• Alıştırma 1: Aşağıdaki yazıda geçen bütün özel adları her birini bir kez yazarak sırala.

• Alıntılanan Metin:
::::

YUNUS EMRE SEL - 3 PUAN MI? FEDAKARLIK MI?
Trabzonspor zorlu bir deplasmana daha çıktı. Göztepe ligde toparlanmaya çalışan ve çıkış adımları atmış bir takım ve yeterince zorlu bir deplasman iken Trabzonspor adına bir de üzerine birçok eksik eklendi.
YUNUS EMRE SEL - 3 PUAN MI? FEDAKARLIK MI?
Trabzonspor zorlu bir deplasmana daha çıktı. Göztepe ligde toparlanmaya çalışan ve çıkış adımları atmış bir takım ve yeterince zorlu bir deplasman iken Trabzonspor adına bir de üzerine birçok eksik eklendi.
Birinin eksikliği bile yeterince zorken Bakasetas ve Nwakaeme gibi tek kişilik takım sayılabilecek iki oyuncunun eksikliği Trabzonspor'u oldukça zorladı ilk yarı boyunca. İstatistiklere yansıdığı gibi Trabzonspor'un oynadığı en kötü yarılardan biriydi bu. Bakasetas yok, isabetli şut yok, Nwakaeme yok, hatalı pas çok.

::::

• Bir koleksiyondan kayıtlar:
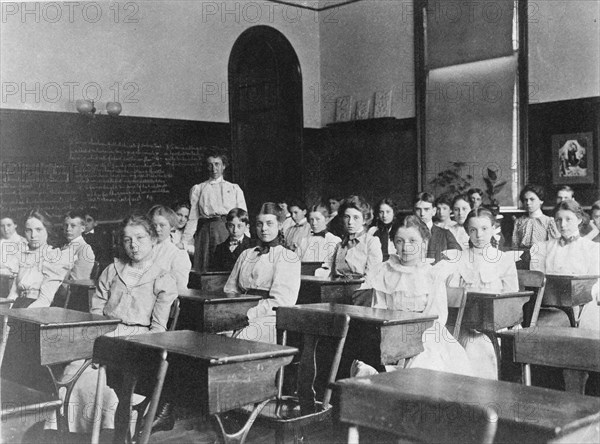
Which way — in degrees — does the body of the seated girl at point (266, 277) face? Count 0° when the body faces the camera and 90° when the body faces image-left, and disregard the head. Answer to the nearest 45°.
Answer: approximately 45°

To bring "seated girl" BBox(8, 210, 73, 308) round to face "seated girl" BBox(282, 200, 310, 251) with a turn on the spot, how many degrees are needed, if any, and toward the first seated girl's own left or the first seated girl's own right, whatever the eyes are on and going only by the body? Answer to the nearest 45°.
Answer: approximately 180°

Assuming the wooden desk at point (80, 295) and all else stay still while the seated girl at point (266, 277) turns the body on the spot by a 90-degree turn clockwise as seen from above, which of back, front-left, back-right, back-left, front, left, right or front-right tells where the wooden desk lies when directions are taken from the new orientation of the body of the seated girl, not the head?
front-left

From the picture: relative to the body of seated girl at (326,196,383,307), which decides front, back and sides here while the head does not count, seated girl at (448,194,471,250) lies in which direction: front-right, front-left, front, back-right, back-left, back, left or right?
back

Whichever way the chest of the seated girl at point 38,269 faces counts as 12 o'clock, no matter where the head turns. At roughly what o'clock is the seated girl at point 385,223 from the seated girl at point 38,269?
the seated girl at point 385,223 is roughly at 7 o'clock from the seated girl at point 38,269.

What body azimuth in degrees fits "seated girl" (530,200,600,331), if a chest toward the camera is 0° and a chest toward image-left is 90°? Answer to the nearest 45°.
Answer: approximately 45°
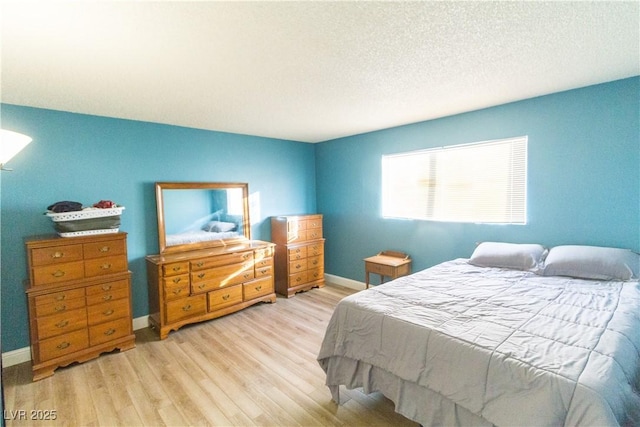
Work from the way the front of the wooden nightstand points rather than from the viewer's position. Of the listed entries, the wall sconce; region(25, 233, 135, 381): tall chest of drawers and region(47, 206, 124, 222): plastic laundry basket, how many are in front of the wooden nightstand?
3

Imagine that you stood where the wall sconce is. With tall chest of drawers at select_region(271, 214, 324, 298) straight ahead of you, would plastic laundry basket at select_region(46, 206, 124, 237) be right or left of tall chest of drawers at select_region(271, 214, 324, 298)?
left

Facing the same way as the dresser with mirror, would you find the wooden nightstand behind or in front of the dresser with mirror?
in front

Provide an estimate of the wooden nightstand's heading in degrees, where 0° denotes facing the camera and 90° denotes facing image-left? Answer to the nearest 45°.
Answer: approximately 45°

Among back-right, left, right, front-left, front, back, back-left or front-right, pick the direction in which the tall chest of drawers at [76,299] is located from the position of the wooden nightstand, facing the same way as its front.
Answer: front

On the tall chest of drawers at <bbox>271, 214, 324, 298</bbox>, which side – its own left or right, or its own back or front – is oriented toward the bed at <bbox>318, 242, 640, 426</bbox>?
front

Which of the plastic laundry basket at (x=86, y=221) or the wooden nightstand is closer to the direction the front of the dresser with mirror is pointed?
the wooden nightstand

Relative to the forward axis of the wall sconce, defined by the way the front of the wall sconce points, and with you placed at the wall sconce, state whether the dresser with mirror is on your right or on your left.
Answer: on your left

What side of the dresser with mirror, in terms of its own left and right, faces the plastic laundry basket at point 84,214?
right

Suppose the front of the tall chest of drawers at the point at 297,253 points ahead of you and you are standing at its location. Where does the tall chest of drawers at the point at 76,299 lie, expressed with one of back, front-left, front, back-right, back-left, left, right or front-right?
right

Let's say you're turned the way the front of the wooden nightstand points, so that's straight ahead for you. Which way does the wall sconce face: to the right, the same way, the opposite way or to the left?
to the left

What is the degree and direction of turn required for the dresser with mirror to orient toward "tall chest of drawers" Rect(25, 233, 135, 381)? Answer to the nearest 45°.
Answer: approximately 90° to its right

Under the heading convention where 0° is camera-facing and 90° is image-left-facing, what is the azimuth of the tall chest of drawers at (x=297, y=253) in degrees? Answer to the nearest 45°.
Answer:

::::

• Alıştırma 2: Listede "On the tall" ifadesini içeren satırdan listenin sonuna kadarki bölümü "wall sconce" yerine "ceiling lamp" koyarak yeniden yaz. Geri kalan her şey değişmesin.

• Alıştırma Çıktısı 1: Yunus Emre Sel, Trabzonspor, Göztepe, Bakasetas, Nwakaeme

• Alıştırma Çıktısı 2:
On the tall chest of drawers at <bbox>271, 214, 324, 298</bbox>, which side – its own left or right, or its own back or front – is oriented toward the bed at <bbox>318, 242, 640, 426</bbox>?
front

Which of the plastic laundry basket at (x=86, y=221) or the wooden nightstand is closer to the direction the front of the dresser with mirror is pointed?
the wooden nightstand

Relative to the forward axis of the ceiling lamp, defined by the way the front of the ceiling lamp points, and with you placed at the ceiling lamp, state whether the dresser with mirror is on your right or on your left.
Answer: on your left

What side of the dresser with mirror, in terms of its own left and right, faces the plastic laundry basket at point 84,214?
right

Suppose the front of the tall chest of drawers at the point at 297,253 points ahead of you and you are standing at its location. Where does the tall chest of drawers at the point at 76,299 lie, expressed with one of back, front-left, front, back-right, back-left, left, right or front-right?
right

Let's say you're turned the way the front of the wooden nightstand points, so that's straight ahead for you. Which way does the ceiling lamp face: to the right, the same way, the opposite way or to the left?
to the left

What is the degree and direction of turn required for the dresser with mirror to orient toward "tall chest of drawers" Rect(25, 233, 135, 381)? Answer to the nearest 45°.
Answer: approximately 90° to its right

Under the heading convention where 0° is camera-facing and 90° is image-left-facing, what is the azimuth of the tall chest of drawers at (x=297, y=253) in degrees? Answer to the nearest 45°.
Answer:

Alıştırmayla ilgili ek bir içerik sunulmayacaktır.